The isolated farmer sits at the table with places laid for the invisible season migrant worker. The machinery has made an appearance but couldn't stay for long. Contaminated soil is served as a starter and the chemical gravy can be added to any dish. An abundance of cereal crops scatters across the table and spills off the edge. A large amount is left to rot. The celebration is excessive and chaotic.

A photograph captures the farmer at dawn using the feasting table drawing as a tool to reflect on the landscape. It references harvest festival performances that once took place in the field. It acts as a mediator between the farmer, the changing physical landscape and the resulting cultures and traditions that emerge.

How is post-industrial agricultural Britain changing, particularly in relationship to the climate and political crisis? What is the relationship between the farmer, the worker, the farm and the wider environment? Through the mediating object; the harvest feating table, this work aims to comment critically on the challenge facing current British agriculture.

Harvest, historically and traditionally, involves the celebration of what has been produced. Harvest festivals, straw dollies, gatherings and social occasions were common place and well attended due to the large numbers of people involved in the harvest process. In the Industrialised farming world the human presence is vastly decreased. Or increasingly invisible. Seasonal migrant work is an essential if often unseen part of the industry. What does this mean in the context of a changing British climate?

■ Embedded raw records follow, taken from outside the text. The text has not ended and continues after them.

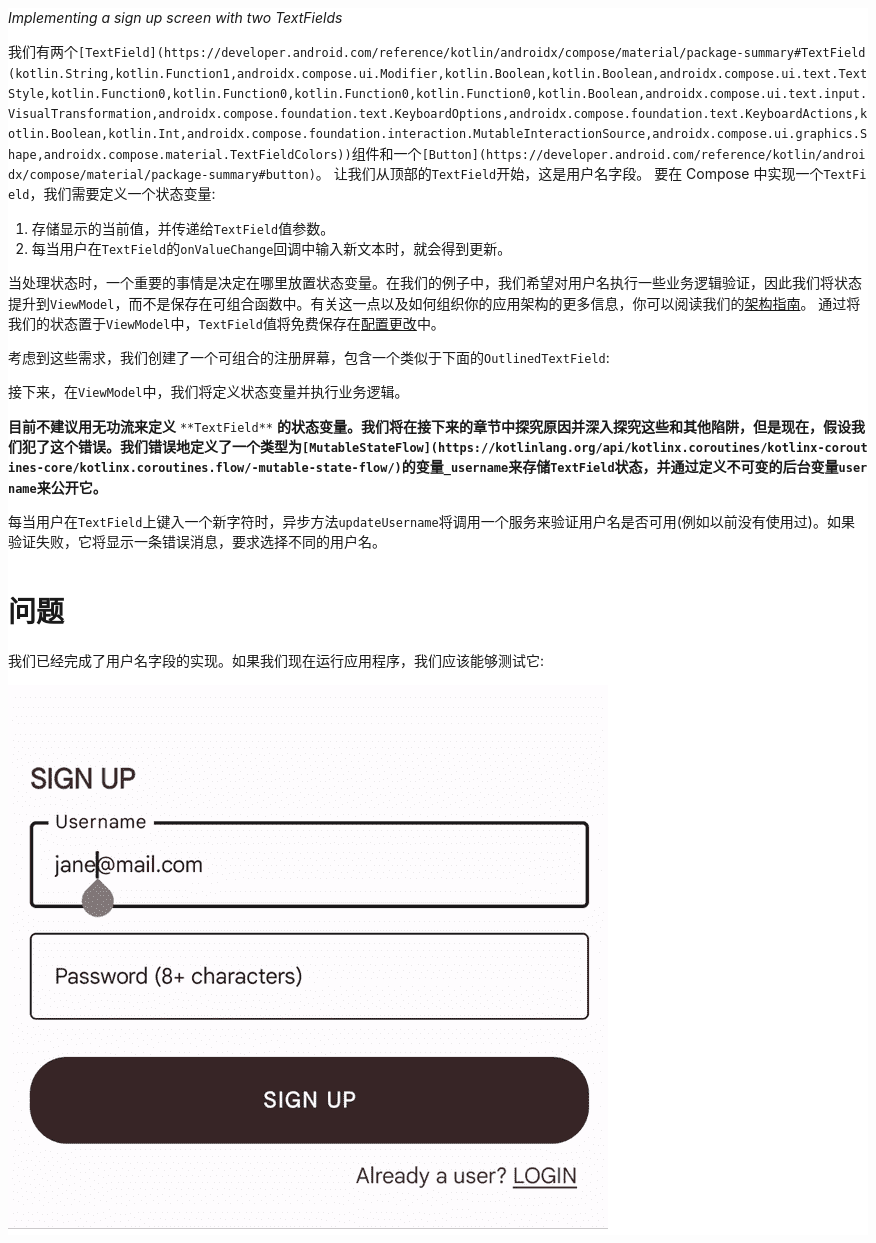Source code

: *Implementing a sign up screen with two TextFields*

我们有两个`[TextField](https://developer.android.com/reference/kotlin/androidx/compose/material/package-summary#TextField(kotlin.String,kotlin.Function1,androidx.compose.ui.Modifier,kotlin.Boolean,kotlin.Boolean,androidx.compose.ui.text.TextStyle,kotlin.Function0,kotlin.Function0,kotlin.Function0,kotlin.Function0,kotlin.Boolean,androidx.compose.ui.text.input.VisualTransformation,androidx.compose.foundation.text.KeyboardOptions,androidx.compose.foundation.text.KeyboardActions,kotlin.Boolean,kotlin.Int,androidx.compose.foundation.interaction.MutableInteractionSource,androidx.compose.ui.graphics.Shape,androidx.compose.material.TextFieldColors))`组件和一个`[Button](https://developer.android.com/reference/kotlin/androidx/compose/material/package-summary#button)`。
让我们从顶部的`TextField`开始，这是用户名字段。
要在 Compose 中实现一个`TextField`，我们需要定义一个状态变量:

1.  存储显示的当前值，并传递给`TextField`值参数。
2.  每当用户在`TextField`的`onValueChange`回调中输入新文本时，就会得到更新。

当处理状态时，一个重要的事情是决定在哪里放置状态变量。在我们的例子中，我们希望对用户名执行一些业务逻辑验证，因此我们将状态提升到`ViewModel`，而不是保存在可组合函数中。有关这一点以及如何组织你的应用架构的更多信息，你可以阅读我们的[架构指南](http://d.android.com/topic/architecture)。
通过将我们的状态置于`ViewModel`中，`TextField`值将免费保存在[配置更改](https://developer.android.com/topic/libraries/architecture/saving-states)中。

考虑到这些需求，我们创建了一个可组合的注册屏幕，包含一个类似于下面的`OutlinedTextField`:

接下来，在`ViewModel`中，我们将定义状态变量并执行业务逻辑。

**目前不建议用无功流来定义** `**TextField**` **的状态变量。我们将在接下来的章节中探究原因并深入探究这些和其他陷阱，但是现在，假设我们犯了这个错误。我们错误地定义了一个类型为`[MutableStateFlow](https://kotlinlang.org/api/kotlinx.coroutines/kotlinx-coroutines-core/kotlinx.coroutines.flow/-mutable-state-flow/)`的变量`_username`来存储`TextField`状态，并通过定义不可变的后台变量`username`来公开它。**

每当用户在`TextField`上键入一个新字符时，异步方法`updateUsername`将调用一个服务来验证用户名是否可用(例如以前没有使用过)。如果验证失败，它将显示一条错误消息，要求选择不同的用户名。

# 问题

我们已经完成了用户名字段的实现。如果我们现在运行应用程序，我们应该能够测试它:

![](img/b232d7408f291113a197f68c628b2c75.png)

Industrially produced crops are processed efficiently and reliably. Products and precise and bountiful. But what is the harvest festival of the post industrial farming process? Should it celebrate the commercialisation of farming of should it comment on the huge amounts of agricultural waste produced? Is it important to celebrate the act of machine farming, or is it more important to produce an object that comments on the isolation of British farmers.

In order to critically illustrate the state of British farming I will produce an image of the future harvest festival feast. Each element will refer back to contemporary British farming. Empty place settings will signal the invisible migrant worker. Excesses of cereal crops with their waste material will sit alongside their branded products. Glasses of biofuel will stand as a hopeful alternative to a dystopian monoculture. It will not be a nostalgic celebration of farming, rather an uncanny - hyper real snapshot of the issues British farms encounter.